Zu prüfender Text

■ ■ ■ ■ ■ ■ ■

Verfahren zur Genehmigung von Testverfahren und zur Ermächtigung von verkehrspsychologischen Untersuchungsstellen

§ 21. (1) Bei einem Antrag auf Genehmigung von Testverfahren für die verkehrspsychologische Untersuchung oder auf Ermächtigung als verkehrspsychologische Untersuchungsstelle hat sich der Bundesminister für Wissenschaft und Verkehr der sachverständigen Beratung einer Expertenkommission zu bedienen.

...

(5) Bei Verdacht auf Unzulänglichkeiten bei der Durchführung der Aufgaben einer verkehrspsychologischen Untersuchungsstelle hat der Bundesminister für Wissenschaft und Verkehr die Expertenkommission zur Überprüfung der Vorwürfe einzuberufen. Die Expertenkommission hat den Vertretern der verkehrspsychologischen Untersuchungsstelle ausreichend Möglichkeit zur Stellungnahme einzuräumen. Erweisen sich die Vorwürfe als gerechtfertigt, ist die Ermächtigung zu entziehen."

■ ■ ■ ■ ■ ■ ■

Bereitgestellte Daten
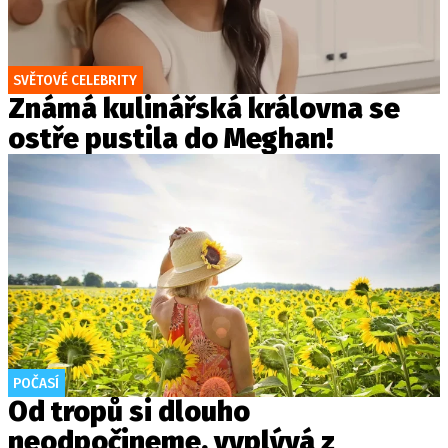
SVĚTOVÉ CELEBRITY
Známá kulinářská královna se
ostře pustila do Meghan!
POČASÍ
Od tropů si dlouho
neodpočineme, vyplývá z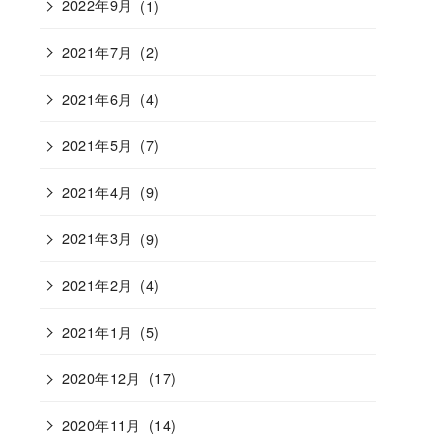
2022年9月
(1)
2021年7月
(2)
2021年6月
(4)
2021年5月
(7)
2021年4月
(9)
2021年3月
(9)
2021年2月
(4)
2021年1月
(5)
2020年12月
(17)
2020年11月
(14)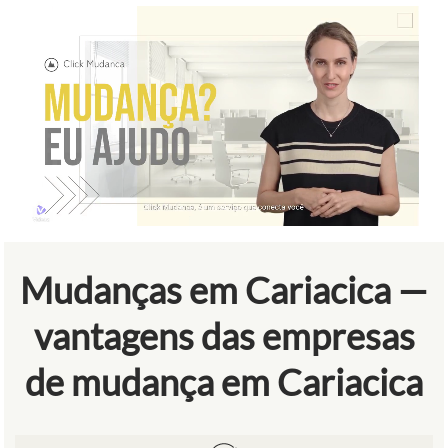
Mudanças em Cariacica —
vantagens das empresas
de mudança em Cariacica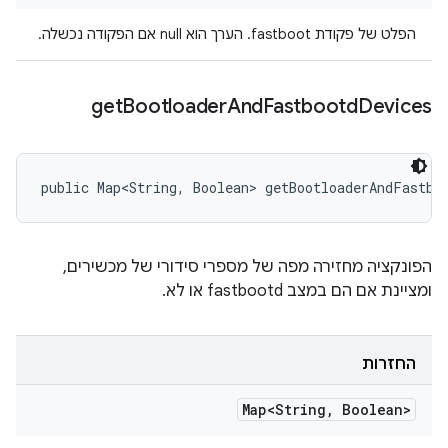
הפלט של פקודת fastboot. הערך הוא null אם הפקודה נכשלה.
get
Bootloader
And
Fastbootd
Devices
public Map<String, Boolean> getBootloaderAndFastbo
הפונקציה מחזירה מפה של מספרי סידורי של מכשירים,
ומציינת אם הם במצב fastbootd או לא.
החזרות
Map<String
,
Boolean>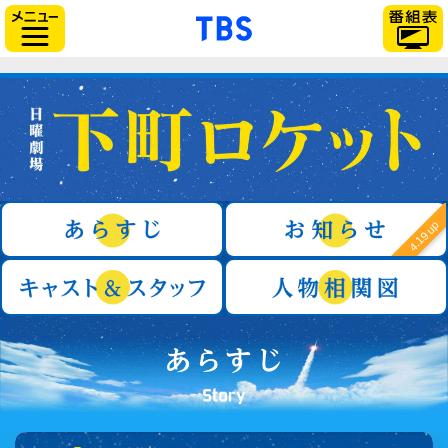
「TBSテレビ」トップ
サイドメニュー
日曜劇場『下町ロケット』
あらすじ
4.19 up
キャスト＆スタッフ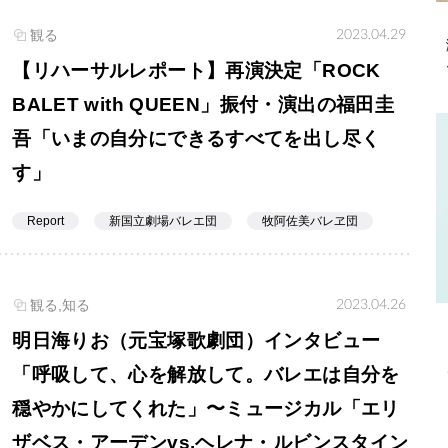
2023.04.29
観る
【リハーサルレポート】再演決定「ROCK
BALET with QUEEN」振付・演出の福田圭
吾「いまの自分にできるすべてを出し尽く
す」
Report
新国立劇場バレエ団
牧阿佐美バレヱ団
2023.04.26
観る,知る
明日海りお（元宝塚歌劇団）インタビュー
「呼吸して、心を解放して。バレエは自分を
穏やかにしてくれた」〜ミュージカル「エリ
ザベス・アーデンvs.ヘレナ・ルビンスタイン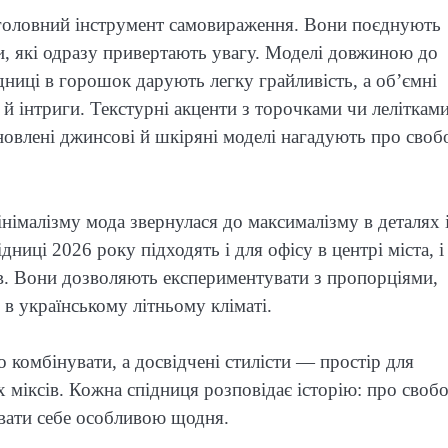
а головний інструмент самовираження. Вони поєднують
, які одразу привертають увагу. Моделі довжиною до
ідниці в горошок дарують легку грайливість, а об’ємні
й інтриги. Текстурні акценти з торочками чи леліткам
оновлені джинсові й шкіряні моделі нагадують про своб
німалізму мода звернулася до максималізму в деталях 
дниці 2026 року підходять і для офісу в центрі міста, і
зів. Вони дозволяють експериментувати з пропорціями,
в українському літньому кліматі.
ко комбінувати, а досвідчені стилісти — простір для
 міксів. Кожна спідниця розповідає історію: про свобо
увати себе особливою щодня.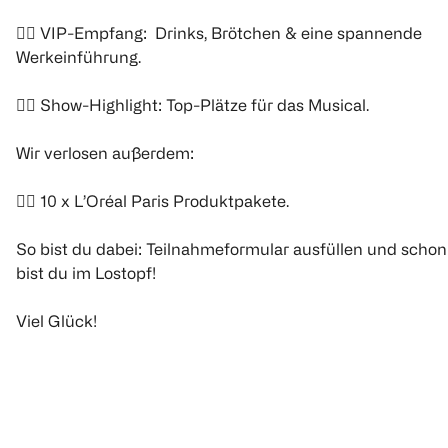
👉🏻
VIP-Empfang: Drinks, Brötchen & eine spannende
Werkeinführung.
👉🏻
Show-Highlight: Top-Plätze für das Musical.
Wir verlosen außerdem:
👉🏻
10 x L’Oréal Paris Produktpakete.
So bist du dabei: Teilnahmeformular ausfüllen und schon
bist du im Lostopf!
Viel Glück!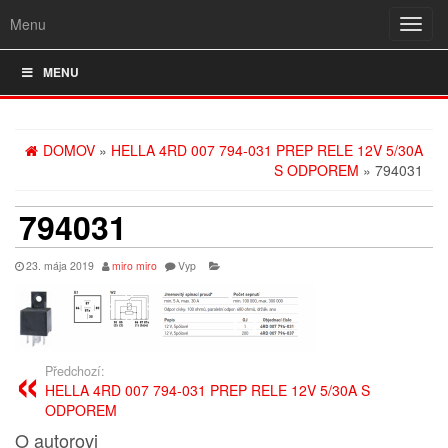
Menu
Rozba
navig
MENU
DOMOV
»
HELLA 4RD 007 794-031 PREP RELE 12V 5/30A
S ODPOREM
» 794031
794031
23. mája 2019
miro miro
Vyp
Předchozí:
HELLA 4RD 007 794-031 PREP RELE 12V 5/30A S
ODPOREM
O autorovi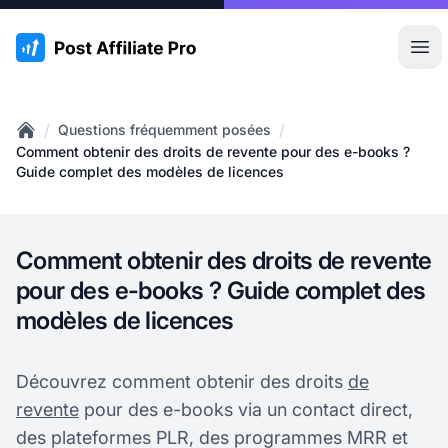
:site.title
Ouvr
/
/
Questions fréquemment posées
Home
Comment obtenir des droits de revente pour des e-books ?
Guide complet des modèles de licences
Comment obtenir des droits de revente
pour des e-books ? Guide complet des
modèles de licences
Découvrez comment obtenir des droits
de
revente
pour des e-books via un contact direct,
des plateformes PLR, des programmes MRR et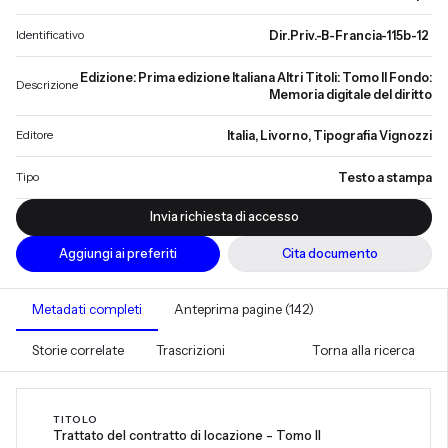
Identificativo
Dir.Priv.-B-Francia-115b-12
Edizione: Prima edizione Italiana Altri Titoli: Tomo II Fondo:
Descrizione
Memoria digitale del diritto
Editore
Italia, Livorno, Tipografia Vignozzi
Tipo
Testo a stampa
Invia richiesta di accesso
Aggiungi ai preferiti
Cita documento
Metadati completi
Anteprima pagine (142)
Storie correlate
Trascrizioni
Torna alla ricerca
TITOLO
Trattato del contratto di locazione - Tomo II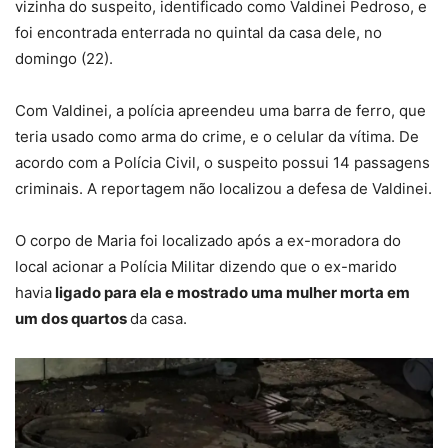
vizinha do suspeito, identificado como Valdinei Pedroso, e
foi encontrada enterrada no quintal da casa dele, no
domingo (22).
Com Valdinei, a polícia apreendeu uma barra de ferro, que
teria usado como arma do crime, e o celular da vítima. De
acordo com a Polícia Civil, o suspeito possui
14 passagens
criminais.
A reportagem não localizou a defesa de Valdinei.
O corpo de Maria foi localizado após a ex-moradora do
local acionar a Polícia Militar dizendo que o ex-marido
havia
ligado para ela e mostrado uma mulher morta em
um dos quartos
da casa.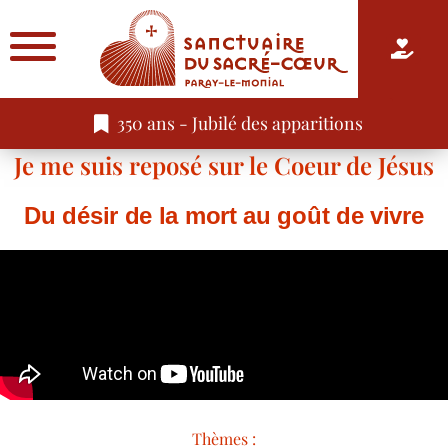
350 ans - Jubilé des apparitions
Je me suis reposé sur le Coeur de Jésus
Du désir de la mort au goût de vivre
Thèmes :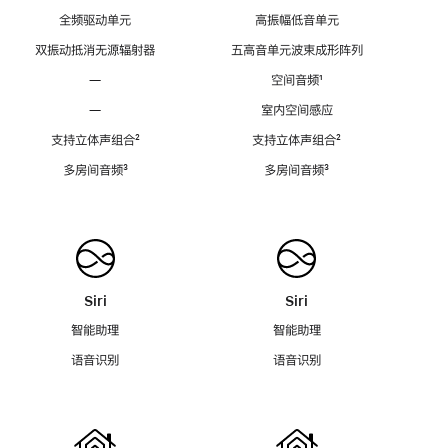
全频驱动单元
高振幅低音单元
双振动抵消无源辐射器
五高音单元波束成形阵列
—
空间音频
脚
¹
注
—
室内空间感应
支持立体声组合
脚
²
支持立体声组合
脚
²
注
注
多房间音频
脚
³
多房间音频
脚
³
注
注
Siri
Siri
智能助理
智能助理
语音识别
语音识别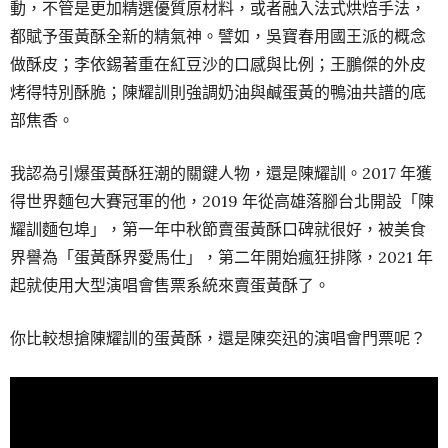
動，不管是更加精選優質原材料，或者融入法式烘焙手法，
都賦予蛋黃酥全新的精氣神。譬如，吳寶春用國王派的概念
做酥皮；李依錫著重在紅豆沙的口感與比例；王鵬傑的外皮
烤得特別酥脆；陳耀訓則強調奶油與鹹蛋黃的鴨油共譜的底
部焦香。
我認為引爆蛋黃酥狂潮的關鍵人物，還是陳耀訓。2017 年獲
得世界麵包大賽冠軍的他，2019 年從高雄落腳台北開設「陳
耀訓麵包埠」，第一年中秋節賣蛋黃酥口碑就很好，被美食
界譽為「蛋黃酥界愛馬仕」，第二年開始瘋狂排隊，2021 年
起就使用大型演唱會售票系統來賣蛋黃酥了。
你比較想搶陳耀訓的蛋黃酥，還是陳奕迅的演唱會門票呢？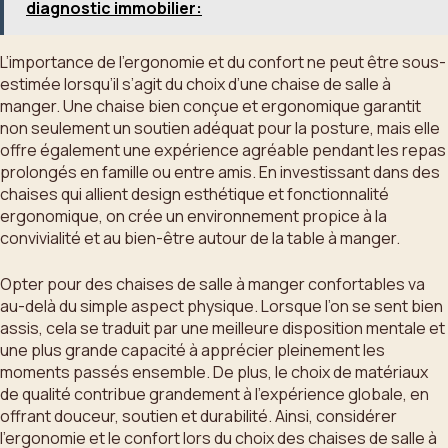
diagnostic immobilier:
L’importance de l’ergonomie et du confort ne peut être sous-
estimée lorsqu’il s’agit du choix d’une chaise de salle à
manger. Une chaise bien conçue et ergonomique garantit
non seulement un soutien adéquat pour la posture, mais elle
offre également une expérience agréable pendant les repas
prolongés en famille ou entre amis. En investissant dans des
chaises qui allient design esthétique et fonctionnalité
ergonomique, on crée un environnement propice à la
convivialité et au bien-être autour de la table à manger.
Opter pour des chaises de salle à manger confortables va
au-delà du simple aspect physique. Lorsque l’on se sent bien
assis, cela se traduit par une meilleure disposition mentale et
une plus grande capacité à apprécier pleinement les
moments passés ensemble. De plus, le choix de matériaux
de qualité contribue grandement à l’expérience globale, en
offrant douceur, soutien et durabilité. Ainsi, considérer
l’ergonomie et le confort lors du choix des chaises de salle à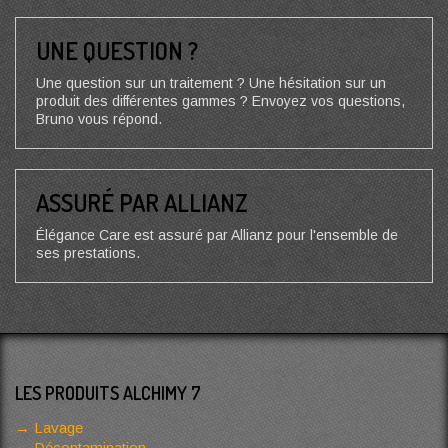
UNE QUESTION ?
Une question sur un traitement ? Une hésitation sur un
produit des différentes gammes ? Envoyez vos questions,
Bruno vous répond.
ASSURÉ PAR ALLIANZ
Élégance Care est assuré par Allianz pour l'ensemble de
ses prestations.
LES PRODUITS ALCHIMY 7
Lavage
Décontamination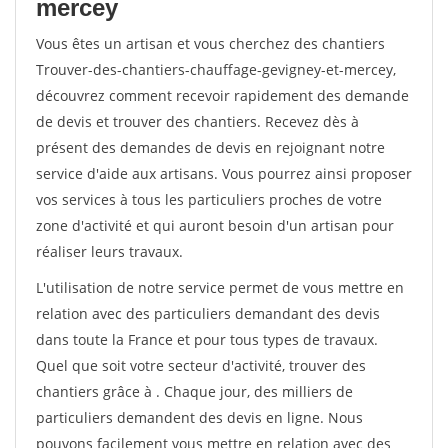
mercey
Vous êtes un artisan et vous cherchez des chantiers
Trouver-des-chantiers-chauffage-gevigney-et-mercey,
découvrez comment recevoir rapidement des demande
de devis et trouver des chantiers. Recevez dès à
présent des demandes de devis en rejoignant notre
service d'aide aux artisans. Vous pourrez ainsi proposer
vos services à tous les particuliers proches de votre
zone d'activité et qui auront besoin d'un artisan pour
réaliser leurs travaux.
L'utilisation de notre service permet de vous mettre en
relation avec des particuliers demandant des devis
dans toute la France et pour tous types de travaux.
Quel que soit votre secteur d'activité, trouver des
chantiers grâce à
. Chaque jour, des milliers de
particuliers demandent des devis en ligne. Nous
pouvons facilement vous mettre en relation avec des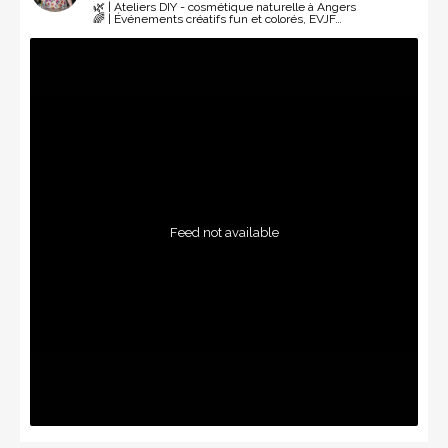
🌿 | Ateliers DIY - cosmétique naturelle à Angers
🌈 | Événements créatifs fun et colorés, EVJF…
Feed not available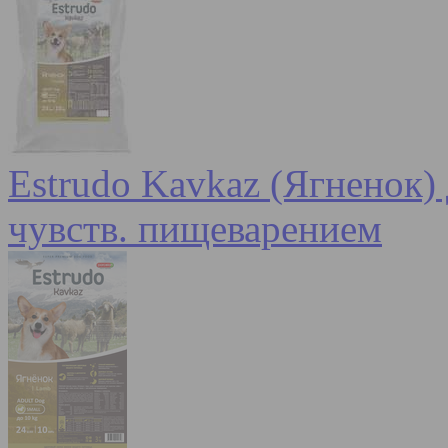
Estrudo Kavkaz (Ягненок) 
чувств. пищеварением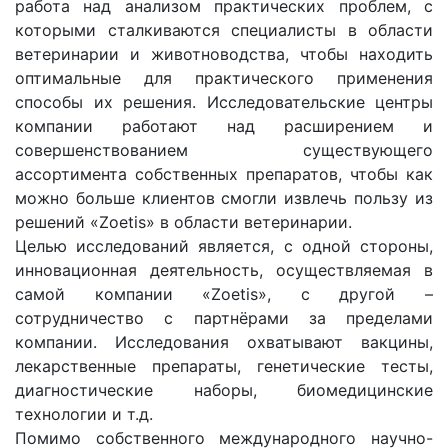
работа над анализом практических проблем, с
которыми сталкиваются специалисты в области
ветеринарии и животноводства, чтобы находить
оптимальные для практического применения
способы их решения. Исследовательские центры
компании работают над расширением и
совершенствованием существующего
ассортимента собственных препаратов, чтобы как
можно больше клиентов смогли извлечь пользу из
решений «Zoetis» в области ветеринарии.
Целью исследований является, с одной стороны,
инновационная деятельность, осуществляемая в
самой компании «Zoetis», с другой –
сотрудничество с партнёрами за пределами
компании. Исследования охватывают вакцины,
лекарственные препараты, генетические тесты,
диагностические наборы, биомедицинские
технологии и т.д.
Помимо собственного международного научно-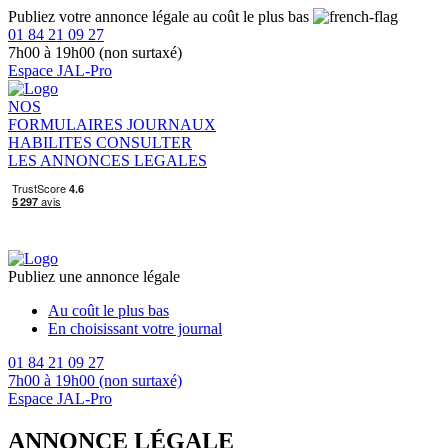
Publiez votre annonce légale au coût le plus bas
01 84 21 09 27
7h00 à 19h00 (non surtaxé)
Espace JAL-Pro
NOS
FORMULAIRES
JOURNAUX
HABILITES
CONSULTER
LES ANNONCES LEGALES
Publiez une annonce légale
Au coût le plus bas
En choisissant votre journal
01 84 21 09 27
7h00 à 19h00 (non surtaxé)
Espace JAL-Pro
ANNONCE LÉGALE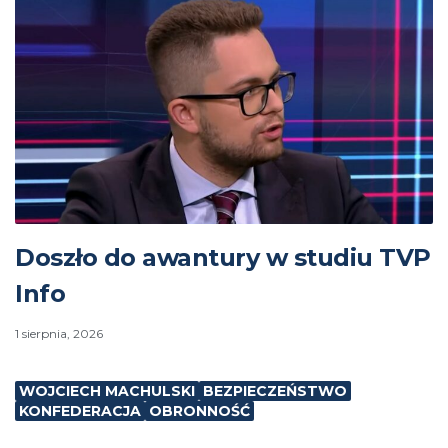
Doszło do awantury w studiu TVP
Info
1 sierpnia, 2026
WOJCIECH MACHULSKI
BEZPIECZEŃSTWO
KONFEDERACJA
OBRONNOŚĆ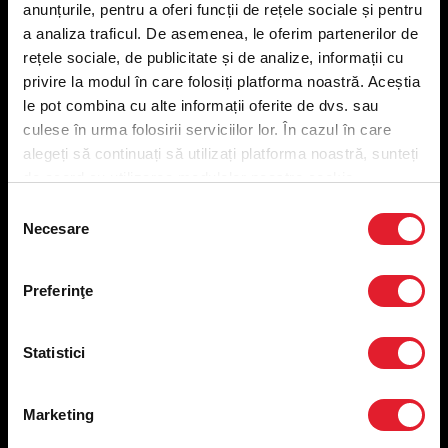
anunțurile, pentru a oferi funcții de rețele sociale și pentru
Meniu livrare
a analiza traficul. De asemenea, le oferim partenerilor de
Meniu ridicare
rețele sociale, de publicitate și de analize, informații cu
Nutriționale și Alergeni
privire la modul în care folosiți platforma noastră. Aceștia
Abonare Newsletter
le pot combina cu alte informații oferite de dvs. sau
Contact
culese în urma folosirii serviciilor lor. În cazul în care
Utile
alegeți să continuați să utilizați platforma noastră, sunteți
de acord cu utilizarea modulelor noastre cookie.
Termeni și condiții
Selecția
Necesare
Politica privind prelucrarea datelor
consimțământului
Politica de confidențialitate
Preferințe cookies
Preferinţe
Condiții de desfășurare „Descarcă KFC APP”
ANPC
Statistici
Marketing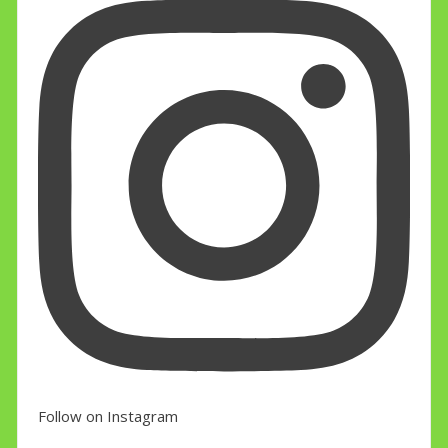
Follow on Instagram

■ ■ ■ ■ ■ ■ ■

Übungsaufgaben
(1) Fassen Sie den Auszug über das Verfahren für verkehrspsychologische Untersuchungsstellen in zwei Sätzen zusammen.
(2) Führen Sie den Auszug über das Verfahren für verkehrspsychologische Untersuchungsstellen im Anschluss an dessen letzten Satz fort.

Lösungen je Eintrag
(1) Bei Anträgen auf Genehmigung von Testverfahren für die verkehrspsychologische Untersuchung oder auf Ermächtigung als verkehrspsychologische Untersuchungsstelle hat sich der Bundesminister für Wissenschaft und Verkehr der sachverständigen Beratung einer Expertenkommission zu bedienen. Besteht der Verdacht auf Unzulänglichkeiten bei einer Untersuchungsstelle, beruft er die Kommission zur Überprüfung ein, die den Vertretern der Stelle Gelegenheit zur Stellungnahme gibt, und erweisen sich die Vorwürfe als gerechtfertigt, ist die Ermächtigung zu entziehen.

(2)
1. Zum Antrag auf Anerkennung als Verkehrspsychologin:

Die Beschwerdeführerin bringt in ihrer Beschwerde vor, sie sei nach dem Psychologengesetz zur Führung der Berufsbezeichnung "Psychologin" berechtigt und befinde sich seit Jahren in der Ausbildung zur "Verkehrspsychologin" bei einer näher genannten verkehrspsycholgischen Untersuchungsstelle. Um als Verkehrspsychologin selbständig bei einer verkehrspsycholgischen Untersuchungsstelle tätig sein zu können, verlange § 20 FSG-GV die Erfüllung relativ hoher Anforderungen.

Die Beschwerdeführerin vertritt in ihrer Beschwerde die Auffassung, dem § 20 Abs. 1 FSG-GV sei zu entnehmen, dass für die Tätigkeit des Verkehrspsychologen ein "Zulassungsverfahren" vorgesehen sei, weil als Verkehrspsychologe nur tätig werden dürfe, wer (u.a.) besondere Kenntnisse und Erfahrungen "nachweisen" könne. Die Beschwerde gesteht jedoch zu, dass weder im FSG noch in der FSG-GV geregelt sei, wem diese Voraussetzungen nachzuweisen seien.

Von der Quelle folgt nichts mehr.